EXERCISE PROMPT |
Answer these questions about the forum post on naval dress below:
(a) What does the writer say they forgot to use?
(b) What do certain regiments continue to wear?
(c) According to the writer, how much operational value would CADPATs have to the Navy?

DOCUMENT SECTION |
Hey, let's not get too testy.  It wasn't the "pongo" bit was it?  I forgot to use a smilie.

At any rate, when we're talking ceremonial dress, I don't think functionality is a huge issue.  If the certain regiments can continue to wear scarlets and bearskins, I don't you can't really fault those who would like to wear a bloat cloak with mess dress, at their own expense I might add.  I think we underestimate the value of tradition to military and naval forces at our peril.

IMHO, the bottom line is that CADPATs would be of minimal operational value to the Navy, and exactly how much money would be saved anyway?  I think that most sailors would rather look like that instead of like soldiers.  I'm sure you guys would be the first ones screaming if we tried to put you into naval uniforms, so you can perhaps understand our resistance to further assimilation.

DATA EXCERPTS |

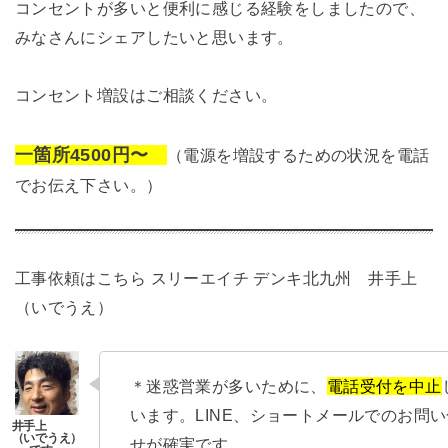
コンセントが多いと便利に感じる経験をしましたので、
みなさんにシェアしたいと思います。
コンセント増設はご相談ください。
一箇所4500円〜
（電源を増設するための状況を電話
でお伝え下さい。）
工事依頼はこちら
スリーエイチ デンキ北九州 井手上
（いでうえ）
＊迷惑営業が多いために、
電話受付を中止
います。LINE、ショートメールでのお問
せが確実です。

...

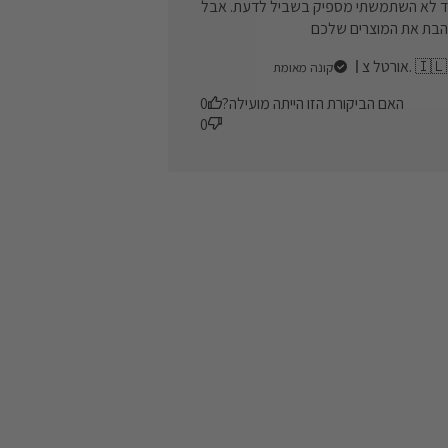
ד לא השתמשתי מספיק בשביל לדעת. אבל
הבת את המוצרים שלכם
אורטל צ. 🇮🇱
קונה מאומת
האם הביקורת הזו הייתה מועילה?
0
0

REPLY |
(a) A smilie.
(b) Scarlets and bearskins.
(c) Minimal operational value.